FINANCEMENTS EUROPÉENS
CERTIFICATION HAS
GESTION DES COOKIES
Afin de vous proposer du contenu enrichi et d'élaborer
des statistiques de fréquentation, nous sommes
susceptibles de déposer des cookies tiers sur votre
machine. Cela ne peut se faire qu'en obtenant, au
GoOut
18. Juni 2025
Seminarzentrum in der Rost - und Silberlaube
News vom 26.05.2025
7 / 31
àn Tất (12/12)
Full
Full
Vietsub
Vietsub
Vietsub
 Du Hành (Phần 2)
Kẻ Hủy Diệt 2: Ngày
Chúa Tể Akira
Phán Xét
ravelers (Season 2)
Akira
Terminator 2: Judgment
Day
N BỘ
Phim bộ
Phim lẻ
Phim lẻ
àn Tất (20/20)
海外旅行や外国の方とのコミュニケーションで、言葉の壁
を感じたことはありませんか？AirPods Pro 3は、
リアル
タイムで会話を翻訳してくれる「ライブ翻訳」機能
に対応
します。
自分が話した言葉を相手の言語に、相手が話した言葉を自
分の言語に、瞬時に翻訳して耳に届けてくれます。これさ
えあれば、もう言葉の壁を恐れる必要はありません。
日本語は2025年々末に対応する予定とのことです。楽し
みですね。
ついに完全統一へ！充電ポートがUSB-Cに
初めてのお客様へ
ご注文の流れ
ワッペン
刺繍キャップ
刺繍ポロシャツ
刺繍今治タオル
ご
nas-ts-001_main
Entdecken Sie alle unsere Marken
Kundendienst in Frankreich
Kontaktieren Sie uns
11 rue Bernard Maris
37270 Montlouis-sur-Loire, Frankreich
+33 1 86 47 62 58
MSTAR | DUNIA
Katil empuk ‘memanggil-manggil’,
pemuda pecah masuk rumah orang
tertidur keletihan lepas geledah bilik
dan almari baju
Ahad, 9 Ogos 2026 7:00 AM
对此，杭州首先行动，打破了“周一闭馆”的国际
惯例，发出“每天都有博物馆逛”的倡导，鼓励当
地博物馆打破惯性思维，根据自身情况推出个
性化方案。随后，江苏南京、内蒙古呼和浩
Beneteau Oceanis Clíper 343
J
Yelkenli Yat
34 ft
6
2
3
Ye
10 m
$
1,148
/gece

• **PROBLEM DESCRIPTION**: Would you retype all of the lines above, keeping every character, space, and line break the same?

• **TASK ANSWER**:
FINANCEMENTS EUROPÉENS
CERTIFICATION HAS
GESTION DES COOKIES
Afin de vous proposer du contenu enrichi et d'élaborer
des statistiques de fréquentation, nous sommes
susceptibles de déposer des cookies tiers sur votre
machine. Cela ne peut se faire qu'en obtenant, au
GoOut
18. Juni 2025
Seminarzentrum in der Rost - und Silberlaube
News vom 26.05.2025
7 / 31
àn Tất (12/12)
Full
Full
Vietsub
Vietsub
Vietsub
 Du Hành (Phần 2)
Kẻ Hủy Diệt 2: Ngày
Chúa Tể Akira
Phán Xét
ravelers (Season 2)
Akira
Terminator 2: Judgment
Day
N BỘ
Phim bộ
Phim lẻ
Phim lẻ
àn Tất (20/20)
海外旅行や外国の方とのコミュニケーションで、言葉の壁
を感じたことはありませんか？AirPods Pro 3は、
リアル
タイムで会話を翻訳してくれる「ライブ翻訳」機能
に対応
します。
自分が話した言葉を相手の言語に、相手が話した言葉を自
分の言語に、瞬時に翻訳して耳に届けてくれます。これさ
えあれば、もう言葉の壁を恐れる必要はありません。
日本語は2025年々末に対応する予定とのことです。楽し
みですね。
ついに完全統一へ！充電ポートがUSB-Cに
初めてのお客様へ
ご注文の流れ
ワッペン
刺繍キャップ
刺繍ポロシャツ
刺繍今治タオル
ご
nas-ts-001_main
Entdecken Sie alle unsere Marken
Kundendienst in Frankreich
Kontaktieren Sie uns
11 rue Bernard Maris
37270 Montlouis-sur-Loire, Frankreich
+33 1 86 47 62 58
MSTAR | DUNIA
Katil empuk ‘memanggil-manggil’,
pemuda pecah masuk rumah orang
tertidur keletihan lepas geledah bilik
dan almari baju
Ahad, 9 Ogos 2026 7:00 AM
对此，杭州首先行动，打破了“周一闭馆”的国际
惯例，发出“每天都有博物馆逛”的倡导，鼓励当
地博物馆打破惯性思维，根据自身情况推出个
性化方案。随后，江苏南京、内蒙古呼和浩
Beneteau Oceanis Clíper 343
J
Yelkenli Yat
34 ft
6
2
3
Ye
10 m
$
1,148
/gece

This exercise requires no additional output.